Tangis haru pecah dari keluarga dan juga pelayat pada waktu jenazah Ray Sahetapy tiba dalam TPU Tanah Kusir. Ketiga putra sang akor, Rama, Surya, juga Raya Sahetapy turun dengan segera ke liang lahat untuk mengantar sang ayah ke peristirahatan terakhirnya.

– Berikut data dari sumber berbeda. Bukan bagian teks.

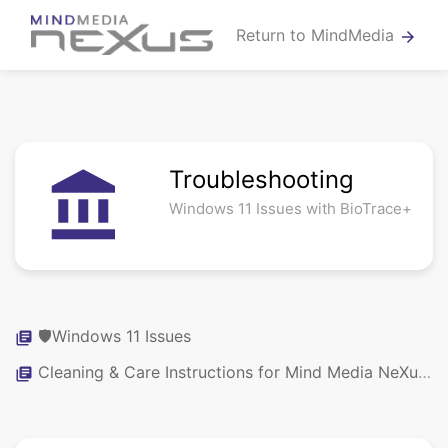
Return to MindMedia
arrow_forward
Troubleshooting
account_balance
Windows 11 Issues with BioTrace+
🛡️Windows 11 Issues
library_books
Cleaning & Care Instructions for Mind Media NeXus Systems, Sensors & Caps
library_books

Momen itu menjadi pemandangan yang dimaksud menggugah emosi berbagai pelayat yang tersebut hadir. Tak lama setelahnya jenazah dimasukkan ke di liang lahat, Rama selaku anak tertua, mengumandangkan azan pada telinga ayahnya untuk terakhir kalinya.

Foto/Ravie Mulia Wardani
Suara azan yang dimaksud lirih namun khusyuk seketika memproduksi suasana semakin pilu. Dewi Yull, mantan istri Ray juga ibu dari ketiga anaknya, tampak tak kuasa menahan tangis pada waktu ucapan takbir terdengar dari sang anak sulung.
Sejumlah artis serta rekan seprofesi turut hadir pada pemakaman tersebut, di dalam antaranya Rano Karno, Slamet Rahardjo, Dwi Yan, Tetty Liz Indriati, juga Olivia Zalianty. Mereka datang memberikan penghormatan terakhir bagi sosok yang dimaksud telah lama memberikan kontribusi besar bagi dunia seni peran Indonesia selama lebih banyak dari empat dekade.
Ray Sahetapy meninggal dunia pada Selasa, 1 April 2025 pukul 21.04 WIB, di tempat usia 68 tahun. Ia berpulang setelahnya menjalani perawatan intensif akibat komplikasi penyakit yang meliputi diabetes, gangguan paru, serta stroke.
Kepergian Ray meninggalkan duka mendalam, tiada cuma bagi keluarga, tetapi juga bagi dunia hiburan Tanah Air. Sosoknya dikenal sebagai aktor yang digunakan konsisten, berdedikasi tinggi, lalu mempunyai pengaruh besar di perkembangan seni peran di tempat Indonesia baik di area panggung teater maupun layar lebar.